Uluslararası bir tanı olarak yer bulmuş olan karşılıksız aşk sendromu bir kişinin, başka bir kişi tarafından sevildiğini düşünmesi olarak tanımlanmaktadır. Sanrıların ve paronayakça düşüncelerin yer bulduğu bu durum Eros Sendromu olarak bilinmektedir.
Karşılıksız aşk sendromu genellikle kadınlarda görülmekle birlikte erkeklerde görülme olasılığı da oldukça yüksektir. Hastalıkta gözlemlenen temel semptom ise aşk acısı çeken kişinin başka bir kişinin kendisine aşık olduğuna dair kuvvetli düşünceler yaşamasıdır. Karşılıksız aşk sendromu yaşayan kişiler genellikle umutsuz aşk olarak tanımladıkları kişiler tarafından sevildiklerini düşünürler. Genel olarak cinsel açıdan tecrübesiz ve utangaç kişiliklerde, sıklıkla ortaya çıkan bu durum, kişinin sosyal yaşamını da yakından etkilemektedir.
İşte karşılıksız aşk sendromu tarihçesi ve sendromun çeşitleri!
Bilimsel ismi Erotomani olan karşılıksız aşk sendromu bilimsel olarak yakın zamanlarda ortaya atılmış bir kavram olarak görünse de bu hastalık ile ilgili yapılan çalışmaların 18. yüzyıla kadar uzandığı bilinmektedir. Karşılıksız aşk sendromu iki şekilde ortaya çıkabilmektedir. Birincil biçim genellikle ani şekilde başlar. İkincil biçim ise daha tehlikelidir ve diğer psikolojik rahatsızlıklarla birlikte görülerek daha ağır bir biçimde kişini hayatını engeller. Genellikle şizofreniyle birlikte ortaya çıkan ikincil erotomani ciddi psikolojik sorunların ortaya çıkması ile anlaşılmaya başlar. Yavaş yavaş oluşmaya başlayan karşılıksız aşk sendromu, ilerlemeye başladığında sanrılar ve halüsinasyonlar da artmaya başlar.

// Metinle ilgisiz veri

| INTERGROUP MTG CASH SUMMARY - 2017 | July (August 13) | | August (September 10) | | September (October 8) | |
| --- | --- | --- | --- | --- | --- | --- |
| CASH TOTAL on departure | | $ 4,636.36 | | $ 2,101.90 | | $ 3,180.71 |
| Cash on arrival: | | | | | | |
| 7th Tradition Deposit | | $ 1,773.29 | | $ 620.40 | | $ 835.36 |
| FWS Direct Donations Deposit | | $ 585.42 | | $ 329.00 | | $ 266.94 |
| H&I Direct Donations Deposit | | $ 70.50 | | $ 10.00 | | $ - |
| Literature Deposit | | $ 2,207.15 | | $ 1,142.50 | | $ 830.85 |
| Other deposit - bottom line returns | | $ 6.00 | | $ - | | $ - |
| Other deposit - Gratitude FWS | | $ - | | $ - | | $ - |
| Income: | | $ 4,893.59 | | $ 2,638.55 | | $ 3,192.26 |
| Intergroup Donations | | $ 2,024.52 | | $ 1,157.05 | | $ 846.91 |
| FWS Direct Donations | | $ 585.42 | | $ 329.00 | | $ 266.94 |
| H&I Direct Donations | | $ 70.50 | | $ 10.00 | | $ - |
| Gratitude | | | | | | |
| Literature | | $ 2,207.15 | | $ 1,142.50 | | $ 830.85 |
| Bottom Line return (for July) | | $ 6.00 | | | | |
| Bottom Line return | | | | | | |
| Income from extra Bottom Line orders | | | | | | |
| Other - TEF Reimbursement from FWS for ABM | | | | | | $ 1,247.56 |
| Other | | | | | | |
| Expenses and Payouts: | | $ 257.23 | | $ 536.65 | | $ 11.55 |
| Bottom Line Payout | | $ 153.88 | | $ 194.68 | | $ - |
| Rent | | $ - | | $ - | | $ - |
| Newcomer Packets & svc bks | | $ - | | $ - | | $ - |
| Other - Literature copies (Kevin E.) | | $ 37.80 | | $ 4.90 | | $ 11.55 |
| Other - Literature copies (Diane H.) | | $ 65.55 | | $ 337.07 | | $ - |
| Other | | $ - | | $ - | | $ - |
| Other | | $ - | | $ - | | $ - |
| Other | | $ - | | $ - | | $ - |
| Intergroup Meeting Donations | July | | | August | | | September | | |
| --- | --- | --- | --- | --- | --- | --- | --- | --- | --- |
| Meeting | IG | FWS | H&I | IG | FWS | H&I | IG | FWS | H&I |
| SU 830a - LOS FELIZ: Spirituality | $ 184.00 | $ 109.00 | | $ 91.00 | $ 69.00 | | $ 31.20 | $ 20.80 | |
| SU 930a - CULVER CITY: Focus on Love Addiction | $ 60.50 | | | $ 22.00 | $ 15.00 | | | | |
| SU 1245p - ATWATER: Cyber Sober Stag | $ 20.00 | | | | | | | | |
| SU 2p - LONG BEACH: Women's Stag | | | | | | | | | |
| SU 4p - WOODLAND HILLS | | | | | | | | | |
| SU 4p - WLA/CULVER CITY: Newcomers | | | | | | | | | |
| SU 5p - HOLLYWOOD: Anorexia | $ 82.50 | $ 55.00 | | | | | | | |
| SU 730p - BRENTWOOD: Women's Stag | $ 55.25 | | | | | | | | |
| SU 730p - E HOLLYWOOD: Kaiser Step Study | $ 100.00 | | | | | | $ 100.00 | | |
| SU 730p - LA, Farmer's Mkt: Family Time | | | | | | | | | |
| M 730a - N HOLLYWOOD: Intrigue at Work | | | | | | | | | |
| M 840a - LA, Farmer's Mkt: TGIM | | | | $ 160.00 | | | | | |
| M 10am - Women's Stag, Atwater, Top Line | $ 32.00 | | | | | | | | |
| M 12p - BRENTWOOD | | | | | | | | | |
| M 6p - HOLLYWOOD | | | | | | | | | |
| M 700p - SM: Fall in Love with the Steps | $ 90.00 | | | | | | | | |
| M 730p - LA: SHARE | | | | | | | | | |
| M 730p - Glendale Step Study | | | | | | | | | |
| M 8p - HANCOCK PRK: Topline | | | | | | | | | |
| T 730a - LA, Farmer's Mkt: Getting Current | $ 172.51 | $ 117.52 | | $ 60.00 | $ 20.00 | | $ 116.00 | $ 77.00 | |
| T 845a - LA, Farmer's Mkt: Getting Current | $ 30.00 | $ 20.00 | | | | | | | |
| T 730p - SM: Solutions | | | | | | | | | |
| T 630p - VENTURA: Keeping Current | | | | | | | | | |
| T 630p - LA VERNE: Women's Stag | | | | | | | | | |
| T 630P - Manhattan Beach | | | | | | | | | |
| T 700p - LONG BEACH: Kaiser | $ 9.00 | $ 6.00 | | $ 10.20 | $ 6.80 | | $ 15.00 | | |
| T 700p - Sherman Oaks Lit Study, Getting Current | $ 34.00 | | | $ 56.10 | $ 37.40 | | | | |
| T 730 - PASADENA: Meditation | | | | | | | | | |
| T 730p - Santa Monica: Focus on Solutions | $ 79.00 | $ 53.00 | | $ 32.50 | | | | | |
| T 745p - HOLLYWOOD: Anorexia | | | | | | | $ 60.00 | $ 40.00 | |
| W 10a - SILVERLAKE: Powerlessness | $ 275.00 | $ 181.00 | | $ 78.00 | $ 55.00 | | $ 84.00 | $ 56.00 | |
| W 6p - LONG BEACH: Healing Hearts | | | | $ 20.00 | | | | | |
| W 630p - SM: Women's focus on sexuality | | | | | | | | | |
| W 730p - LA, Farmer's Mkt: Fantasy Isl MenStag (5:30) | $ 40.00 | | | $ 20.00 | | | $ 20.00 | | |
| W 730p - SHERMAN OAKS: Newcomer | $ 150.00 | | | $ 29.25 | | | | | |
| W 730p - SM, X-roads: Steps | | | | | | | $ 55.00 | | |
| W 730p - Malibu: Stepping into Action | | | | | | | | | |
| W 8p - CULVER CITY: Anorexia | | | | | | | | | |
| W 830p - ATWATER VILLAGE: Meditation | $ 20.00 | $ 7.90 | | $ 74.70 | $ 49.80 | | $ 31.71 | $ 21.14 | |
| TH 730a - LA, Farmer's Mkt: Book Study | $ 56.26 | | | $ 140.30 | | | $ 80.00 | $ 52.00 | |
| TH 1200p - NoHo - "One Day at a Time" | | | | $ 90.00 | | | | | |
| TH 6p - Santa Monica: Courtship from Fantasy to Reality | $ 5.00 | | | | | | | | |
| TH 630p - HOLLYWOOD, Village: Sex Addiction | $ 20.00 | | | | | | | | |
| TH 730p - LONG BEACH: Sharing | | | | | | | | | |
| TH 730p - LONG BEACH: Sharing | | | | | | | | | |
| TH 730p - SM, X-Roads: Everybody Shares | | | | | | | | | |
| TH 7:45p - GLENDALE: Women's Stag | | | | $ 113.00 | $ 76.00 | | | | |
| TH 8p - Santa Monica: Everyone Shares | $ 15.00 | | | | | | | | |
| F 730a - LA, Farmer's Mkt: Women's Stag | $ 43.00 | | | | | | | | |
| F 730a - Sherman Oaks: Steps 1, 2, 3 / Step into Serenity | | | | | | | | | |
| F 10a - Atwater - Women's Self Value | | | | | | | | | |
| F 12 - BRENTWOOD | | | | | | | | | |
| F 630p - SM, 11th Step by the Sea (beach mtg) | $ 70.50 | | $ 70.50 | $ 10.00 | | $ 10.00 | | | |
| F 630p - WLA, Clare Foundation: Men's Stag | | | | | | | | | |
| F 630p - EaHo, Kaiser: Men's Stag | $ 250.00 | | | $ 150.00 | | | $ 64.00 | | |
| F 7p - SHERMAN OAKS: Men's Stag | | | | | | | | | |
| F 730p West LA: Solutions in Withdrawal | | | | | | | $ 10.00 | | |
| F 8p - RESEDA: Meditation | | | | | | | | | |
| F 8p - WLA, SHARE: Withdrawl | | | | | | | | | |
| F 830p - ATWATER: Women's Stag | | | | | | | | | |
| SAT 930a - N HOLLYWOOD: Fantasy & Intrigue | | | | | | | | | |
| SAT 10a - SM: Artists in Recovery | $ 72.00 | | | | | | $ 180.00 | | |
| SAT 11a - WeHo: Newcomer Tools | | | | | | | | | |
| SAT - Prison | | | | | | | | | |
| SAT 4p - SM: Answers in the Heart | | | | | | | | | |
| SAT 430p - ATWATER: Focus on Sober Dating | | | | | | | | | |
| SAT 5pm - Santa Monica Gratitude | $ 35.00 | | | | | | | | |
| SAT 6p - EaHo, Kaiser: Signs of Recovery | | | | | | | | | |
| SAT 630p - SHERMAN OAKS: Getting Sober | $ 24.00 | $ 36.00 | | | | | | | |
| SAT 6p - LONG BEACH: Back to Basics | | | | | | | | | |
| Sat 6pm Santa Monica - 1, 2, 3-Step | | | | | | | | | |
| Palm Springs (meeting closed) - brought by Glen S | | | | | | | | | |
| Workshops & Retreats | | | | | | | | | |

Karşılıksız aşk sendromu (erotomani) belirtileri nelerdir?
En önemli belirti, kişinin bir başka kişi tarafından sevildiğini ve o kişinin kendisine aşık olduğunu düşünmesidir. Bu yönde güçlü, kesin ve değişmeyen takıntılargeliştirerek aslında var olmayan duygular ile ruh dünyasını alt üst etmeye başlar. Bu düşünceler genel olarak kendisinden daha yüksek statüye sahip veya ünlü kişilere karşı olmaktadır.
Karşılıksız aşk sendromu yaşayan kişiler, tipik bir biçimde aşığının kendisini reddetmesini ve görmezden gelmesini aralarında oluşturulmuş şifre olarak algılar. Böylece sanrıları ve inançları daha derinleşen kişiler halüsinasyonlar görmeye de başlar.

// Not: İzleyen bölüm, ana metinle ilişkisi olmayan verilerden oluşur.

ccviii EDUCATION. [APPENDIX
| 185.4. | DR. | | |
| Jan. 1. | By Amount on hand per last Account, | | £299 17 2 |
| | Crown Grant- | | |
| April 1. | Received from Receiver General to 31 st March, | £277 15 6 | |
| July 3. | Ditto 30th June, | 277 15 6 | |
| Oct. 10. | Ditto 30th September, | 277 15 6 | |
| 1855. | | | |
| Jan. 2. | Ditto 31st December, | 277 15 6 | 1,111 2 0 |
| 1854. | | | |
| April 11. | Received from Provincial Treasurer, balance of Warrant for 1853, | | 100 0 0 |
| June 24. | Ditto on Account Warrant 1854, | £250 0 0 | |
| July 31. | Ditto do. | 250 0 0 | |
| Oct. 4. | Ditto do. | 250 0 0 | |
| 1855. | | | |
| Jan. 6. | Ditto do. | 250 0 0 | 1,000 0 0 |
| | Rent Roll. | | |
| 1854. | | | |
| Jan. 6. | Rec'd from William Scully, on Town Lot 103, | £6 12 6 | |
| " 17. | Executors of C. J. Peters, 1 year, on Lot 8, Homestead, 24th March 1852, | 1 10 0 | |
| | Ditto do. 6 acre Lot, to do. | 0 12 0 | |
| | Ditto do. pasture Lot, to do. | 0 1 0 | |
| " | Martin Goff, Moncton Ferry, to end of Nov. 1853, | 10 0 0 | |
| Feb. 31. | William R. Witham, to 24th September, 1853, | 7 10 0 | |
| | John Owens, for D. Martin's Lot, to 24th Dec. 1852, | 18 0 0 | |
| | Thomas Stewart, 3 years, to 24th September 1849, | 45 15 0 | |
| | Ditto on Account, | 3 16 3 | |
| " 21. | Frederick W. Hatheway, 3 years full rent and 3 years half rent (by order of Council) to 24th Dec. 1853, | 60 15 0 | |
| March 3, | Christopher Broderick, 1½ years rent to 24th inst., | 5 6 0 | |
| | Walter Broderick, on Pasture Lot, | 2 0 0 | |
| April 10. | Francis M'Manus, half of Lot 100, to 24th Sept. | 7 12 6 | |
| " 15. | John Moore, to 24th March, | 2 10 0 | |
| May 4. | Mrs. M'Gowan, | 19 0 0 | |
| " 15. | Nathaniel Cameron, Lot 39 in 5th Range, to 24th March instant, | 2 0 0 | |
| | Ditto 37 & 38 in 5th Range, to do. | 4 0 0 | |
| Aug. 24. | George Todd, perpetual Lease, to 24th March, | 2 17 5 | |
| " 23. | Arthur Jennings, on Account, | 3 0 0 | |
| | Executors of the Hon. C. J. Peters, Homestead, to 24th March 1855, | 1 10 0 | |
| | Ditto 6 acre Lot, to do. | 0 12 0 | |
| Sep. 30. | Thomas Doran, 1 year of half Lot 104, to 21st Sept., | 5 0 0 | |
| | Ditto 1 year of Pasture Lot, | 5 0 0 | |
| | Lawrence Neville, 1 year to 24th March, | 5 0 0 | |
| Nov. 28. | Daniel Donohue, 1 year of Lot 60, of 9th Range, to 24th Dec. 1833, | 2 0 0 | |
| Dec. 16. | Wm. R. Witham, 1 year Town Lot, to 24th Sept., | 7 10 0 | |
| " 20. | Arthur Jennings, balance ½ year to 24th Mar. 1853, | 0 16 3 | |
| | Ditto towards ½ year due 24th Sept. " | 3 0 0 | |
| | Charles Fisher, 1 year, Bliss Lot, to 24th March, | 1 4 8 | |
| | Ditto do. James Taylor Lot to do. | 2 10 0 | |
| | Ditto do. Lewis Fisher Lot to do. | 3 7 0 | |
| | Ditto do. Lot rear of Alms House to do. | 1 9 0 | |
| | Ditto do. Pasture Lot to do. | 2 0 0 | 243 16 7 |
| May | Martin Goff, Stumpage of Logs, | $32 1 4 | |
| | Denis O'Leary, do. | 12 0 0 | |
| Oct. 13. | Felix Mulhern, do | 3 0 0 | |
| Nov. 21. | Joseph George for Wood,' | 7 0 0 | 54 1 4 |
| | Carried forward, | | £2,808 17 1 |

Erotomaniye sahip kişiler çok sevildiklerini düşünürler ve sevdikleri kişilerin bunu belli etmemek için onlardan uzak durduğu düşüncesine inanırlar. Bu kişiler, aşığının kendisini delice sevdiği konusunda o denli güçlü bir düşünceye sahip olurlar ki karşı tarafın kendisine bir türlü açılamadığını düşünerek bu oyuna devam ederler.
Karşılıksız aşk sendromu ile başa çıkma yöntemleri nelerdir?

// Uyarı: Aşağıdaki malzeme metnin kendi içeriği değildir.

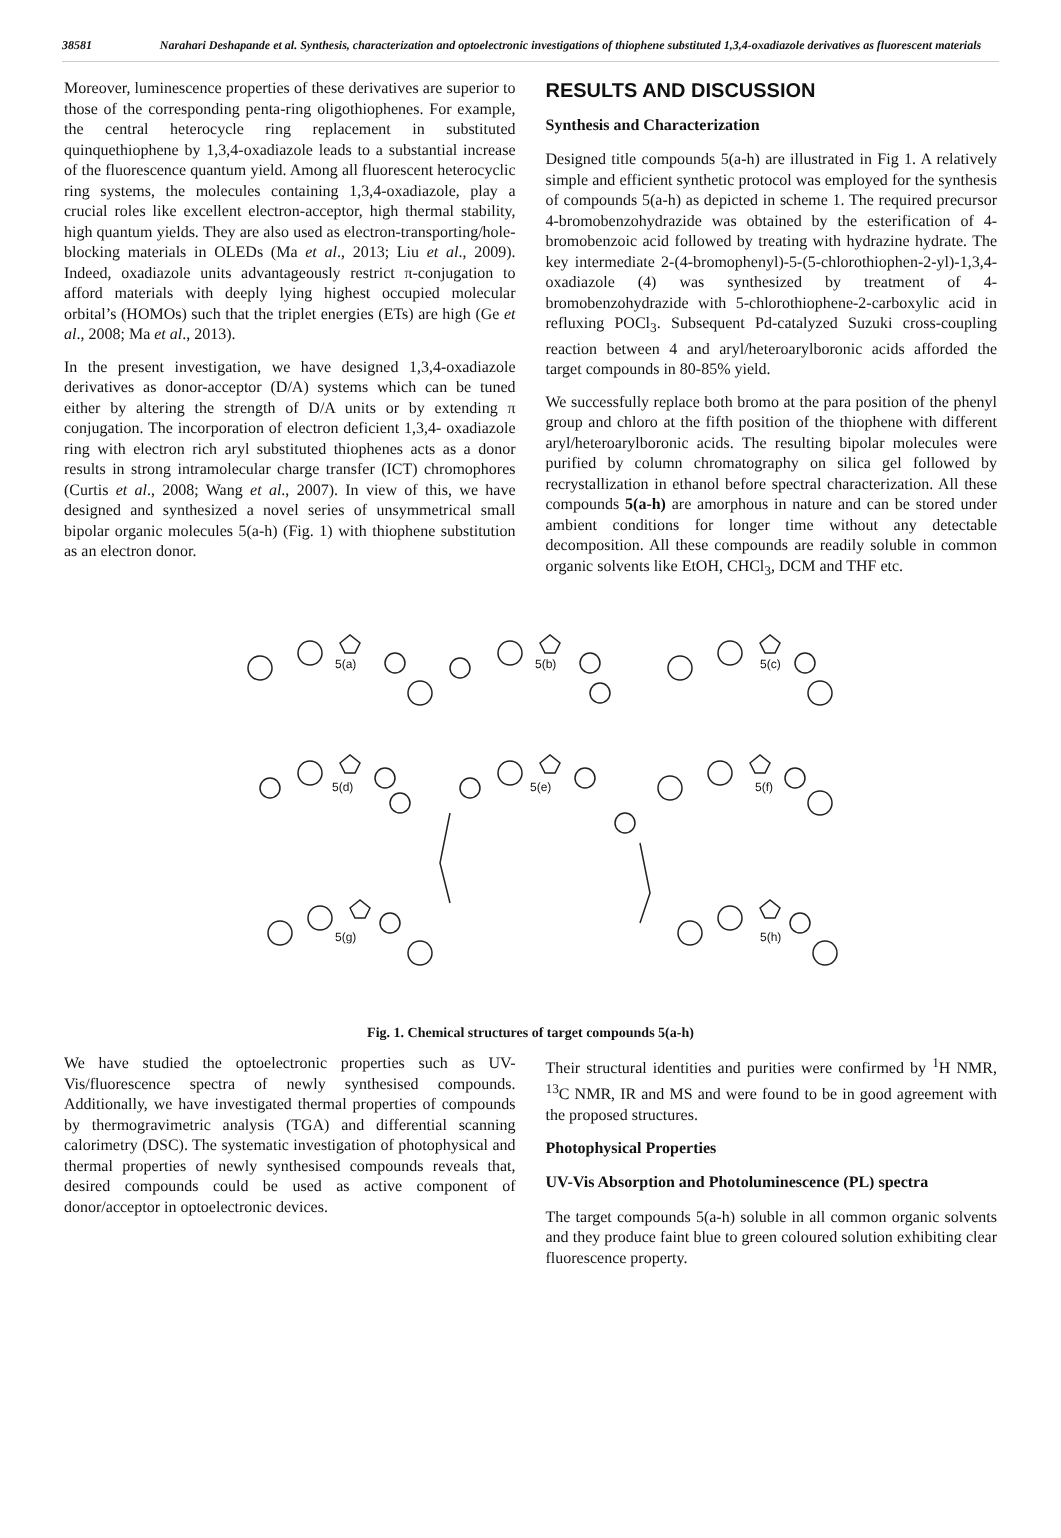38581 Narahari Deshapande et al. Synthesis, characterization and optoelectronic investigations of thiophene substituted 1,3,4-oxadiazole derivatives as fluorescent materials
Moreover, luminescence properties of these derivatives are superior to those of the corresponding penta-ring oligothiophenes. For example, the central heterocycle ring replacement in substituted quinquethiophene by 1,3,4-oxadiazole leads to a substantial increase of the fluorescence quantum yield. Among all fluorescent heterocyclic ring systems, the molecules containing 1,3,4-oxadiazole, play a crucial roles like excellent electron-acceptor, high thermal stability, high quantum yields. They are also used as electron-transporting/hole-blocking materials in OLEDs (Ma et al., 2013; Liu et al., 2009). Indeed, oxadiazole units advantageously restrict π-conjugation to afford materials with deeply lying highest occupied molecular orbital’s (HOMOs) such that the triplet energies (ETs) are high (Ge et al., 2008; Ma et al., 2013).
In the present investigation, we have designed 1,3,4-oxadiazole derivatives as donor-acceptor (D/A) systems which can be tuned either by altering the strength of D/A units or by extending π conjugation. The incorporation of electron deficient 1,3,4- oxadiazole ring with electron rich aryl substituted thiophenes acts as a donor results in strong intramolecular charge transfer (ICT) chromophores (Curtis et al., 2008; Wang et al., 2007). In view of this, we have designed and synthesized a novel series of unsymmetrical small bipolar organic molecules 5(a-h) (Fig. 1) with thiophene substitution as an electron donor.
RESULTS AND DISCUSSION
Synthesis and Characterization
Designed title compounds 5(a-h) are illustrated in Fig 1. A relatively simple and efficient synthetic protocol was employed for the synthesis of compounds 5(a-h) as depicted in scheme 1. The required precursor 4-bromobenzohydrazide was obtained by the esterification of 4-bromobenzoic acid followed by treating with hydrazine hydrate. The key intermediate 2-(4-bromophenyl)-5-(5-chlorothiophen-2-yl)-1,3,4-oxadiazole (4) was synthesized by treatment of 4-bromobenzohydrazide with 5-chlorothiophene-2-carboxylic acid in refluxing POCl<sub>3</sub>. Subsequent Pd-catalyzed Suzuki cross-coupling reaction between 4 and aryl/heteroarylboronic acids afforded the target compounds in 80-85% yield.
We successfully replace both bromo at the para position of the phenyl group and chloro at the fifth position of the thiophene with different aryl/heteroarylboronic acids. The resulting bipolar molecules were purified by column chromatography on silica gel followed by recrystallization in ethanol before spectral characterization. All these compounds 5(a-h) are amorphous in nature and can be stored under ambient conditions for longer time without any detectable decomposition. All these compounds are readily soluble in common organic solvents like EtOH, CHCl<sub>3</sub>, DCM and THF etc.
5(a)
5(b)
5(c)
5(d)
5(e)
5(f)
5(g)
5(h)
Fig. 1. Chemical structures of target compounds 5(a-h)
We have studied the optoelectronic properties such as UV-Vis/fluorescence spectra of newly synthesised compounds. Additionally, we have investigated thermal properties of compounds by thermogravimetric analysis (TGA) and differential scanning calorimetry (DSC). The systematic investigation of photophysical and thermal properties of newly synthesised compounds reveals that, desired compounds could be used as active component of donor/acceptor in optoelectronic devices.
Their structural identities and purities were confirmed by <sup>1</sup>H NMR, <sup>13</sup>C NMR, IR and MS and were found to be in good agreement with the proposed structures.
Photophysical Properties
UV-Vis Absorption and Photoluminescence (PL) spectra
The target compounds 5(a-h) soluble in all common organic solvents and they produce faint blue to green coloured solution exhibiting clear fluorescence property.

Karşılıksız aşk sendromunun altında yatan asıl sebep, çocukluk yıllarında alınmamış sevgi ve ilgi olabilir. Geçmişte unutulmuş kişiler bu rahatsızlığa çok daha fazla denk gelirler. Kişilerde belirtilerin baş göstermesi sonrasında, alınacak psikolojik destek ile kişilerin gerçek hayatla olan bağlarının güçlendirilmesi sağlanabilir. Kişiler gerekli tedavilerini almazlarsa, zamanla olumsuz durumların yaşanması da muhtemeldir. Bu konuda belirtiler gösterenlerin kesinlikle uzman bir psikolog tarafından değerlendirilmesi ve gerekli tedavi sürecinin vakit kaybetmeden başlaması gerekmektedir.